Commercial Awareness Insight: How COVID-19 is Revolutionising the Luxury Brand Industry
With the pandemic bringing a halt to the global economy for the past few months, the retail sector has been hit extortionately. More specifically, the luxury brand industry has faced intense hardship. The mix of lockdown measures, luxury brands’ dislike for discounts and online sales, and ensuing economic downturn, luxury brands must reconsider their strategies if they are to survive. Online search interest for luxury goods has hit its lowest rates since 2017, and the S&P Global Luxury Index (consisting of 80 of the largest global publicly traded luxury companies) also hit a three-year low. This article will consider the effect of these developments, how brands have responded so far, and where to go from here.
One interesting development from the pandemic is the effect on the Chinese luxury consumer market. Chinese consumers account for 40% of revenues last year, however two-thirds of Chinese luxury purchases are made overseas. These sales were predominantly undertaken by ‘Daigou’, meaning ‘buy on behalf’. These platforms utilised Chinese people visiting or living abroad to buy luxury goods from European and American boutiques to bring home to avid buyers. However, with lockdown implemented globally and travel across countries restricted, many of these individuals were stranded, unable to complete purchases.
Whilst this is hastening rollout of luxury stores to mainland China, physical markets such as Beijing SKP, the nation’s largest luxury mall, have experienced lower rates of footfall especially of wealthier consumers due to resurgence of the virus, leading to visits being halved compared to pre-pandemic levels.
This presents luxury brands with a problem. Having been hit hard by one of the largest consumer markets of luxury brands being locked down, brands have been hoping to hit the ground running post-lockdown. However, if consumers won’t interact with stores due to fear of resurgence, or perhaps increased desire of the popular Amazon-style online ordering model which luxury brands lack, how can the luxury market rebuild?
Technology seems to be the answer. China’s ‘live commerce’ boom has led to gross merchandise value more than tripling between 2018-2019, compared to China retail sales facing their slowest growth in thirty years, at 8% over the same period. Livestreaming allows brands to reach a wider range of audiences, not relying on geography but on connectivity. Zhu Liang, owner of Yanzu Culture (a digital marketing agency) explains the effectiveness of livestream advertisement: “a 30-second TV commercial or a full-page magazine advertisement isn't enough to tell you how the brand becomes what it is, a 30-minute live broadcast serves the purpose". There is something human about livestream advertisement which isn’t present in commercials; the ability to interact with the seller (theoretically) can improve sales.
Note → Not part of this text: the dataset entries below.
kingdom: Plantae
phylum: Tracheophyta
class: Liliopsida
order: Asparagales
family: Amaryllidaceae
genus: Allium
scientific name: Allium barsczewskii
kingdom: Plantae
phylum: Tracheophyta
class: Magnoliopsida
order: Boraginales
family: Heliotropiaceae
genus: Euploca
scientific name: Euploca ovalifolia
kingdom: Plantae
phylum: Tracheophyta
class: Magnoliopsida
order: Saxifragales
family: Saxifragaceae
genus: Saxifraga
Looking at statistics, this seems to be an effective sales method: 73% of China’s active livestream sales are to 20 to 40-year-olds, who accounted for 78% of luxury sales in 2018. Recently, luxury brand Tiffany requested for an online influencer to promote a $3,500 diamond necklace on her livestream – whilst this may sound strange at first, between this and two other livestreams, 300 Tiffany necklaces were sold in a broadcast viewed by 5000 people. Jo Sun, a Shanghai-based influencer, sells around 70 to 80 items worth RMB1m (equivalent to USD142,639,000) over three hours; compared to a top-performing luxury store in Shanghai, which can manage around RMB500k-700k (equivalent to USD71,355-99,897) in sales in a day, there seems to be an obvious advantage of virtual selling. Other brands have begun to follow: Louis Vuitton, Givenchy, and Chloe have subsequently been utilising livestreams in China, whilst virtual and AI-driven fashion shows have been circulating social media over lockdown.
However, this technology-driven, down-to-earth approach runs directly against the ethos of many luxury brands, who strive for exclusivity, and prestige which online sales can’t provide. YSL marketing management has proclaimed this explicitly: "We would rather lose money than cut prices to boost sales, discounts are detrimental to a brand's reputation". Alongside this, use of influencers creates difficulties in control customer data and may bring issues where unprofessionalism is found in livestreams. Whilst these concerns are real and potentially deal-breaking for luxury brands, it has been seen that many have allowed flexibility in the face of a pandemic.
Alongside this, COVID-19 has created a significant awareness in consumers of humanity and ethics. There is a greater need for brands to show their people as their priority, for example looking after their employees and customers. In March 2020, Hermes Group responded to this, announcing that it’ll maintain the basic salary of all employees globally. Alongside this, Gucci launched #GucciCommunity, an initiative "helping health services with equipment and powering the scientists who are working on vaccines and treatments", making two separate 1 million-euro donations to crowdfunding campaigns.
For the future, it seems that digital shopping will be more widely embraced, bringing hyper-personalised services and ever-more innovative forms of advertisement. Can the luxury brand industry resort back to pre-pandemic strategies in the following months, or will these digital forms of sales be utilised further?